The installation isn't really complete here, and wasn't even when this
was the only success case; the instructions we're giving are for the
next step in the installation.
These instructions don't say what to do in an actual use case for this
option, but decent instructions there will require having a concrete
use case in front of us and designing the flow for it. At this stage,
just say where we are in the normal flow, and an admin who's chosen to
go off that flow can figure out how they want to vary it from there.
This flips the experimental `--express` option to be the default.
We retain the old behavior, where the script exits before
`initialize-database`, as an option `--no-init-db`; it might be useful
in e.g. a migration scenario (from a Zulip install elsewhere, or
another chat system) where the admin wants to set up the database
separately.
The install instructions are adjusted to match, getting shorter by two
steps and a bunch of words. I think this opens up opportunities to
refactor the text to simplify things further, too, but leaving that
for another commit.
Also tweak the "production" test suite to match.
Kind of unfortunate because the `sudo` interface for running a command
is objectively better -- a list of arguments, rather than a string to
be re-parsed by the shell. But some bare-bones machine images lack
`sudo`, so this makes things a bit more portable.
We'll make this the normal behavior soon, once we're satisfied with
our arrangements for sending the admin straight to realm creation and
using the app without configuring email. The instructions in the docs
will also have to change accordingly, of course.
This causes us to give an error if you pass the installer any
positional arguments, e.g. with `--`. There's no reason you'd want
to do this, but I accidentally did it by passing an extra `--` to
the `test-install/install` wrapper and spent a few minutes on
confused debugging.
This gives us just one way of adopting a self-signed cert, rather than
one script which would generate a new one and an option to another
which would symlink to the system's snakeoil cert.

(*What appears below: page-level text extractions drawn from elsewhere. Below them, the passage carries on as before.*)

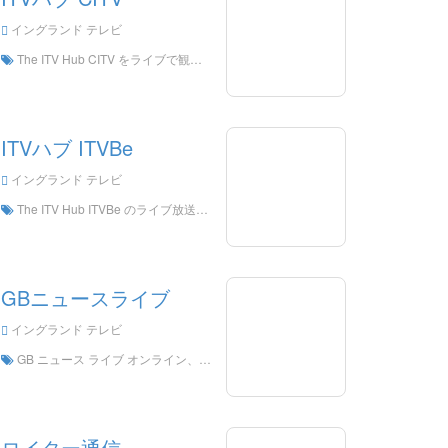
イングランド テレビ
The ITV Hub CITV をライブで観る。The ITV Hub CITV HD Live Streaning, The ITV Hub CITV Watch Live TV from England
ITVハブ ITVBe
イングランド テレビ
The ITV Hub ITVBe のライブ放送をオンラインで視聴できます。
GBニュースライブ
イングランド テレビ
GB ニュース ライブ オンライン、GB ニュース ライブ HD ライブ ストリーミング、GB ニュース ライブ視聴ライブ テレビ イングランドから。
ロイター通信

Now those two
codepaths converge, and do the same thing.
The small advantage of generating our own over the alternative is that
it lets us set the name in the cert to EXTERNAL_HOST, rather than the
system's hostname as embedded in the system snakeoil certs. Not a big
deal, but might make things go slightly smoother if some browsers are
lenient (in a way that they probably shouldn't be.)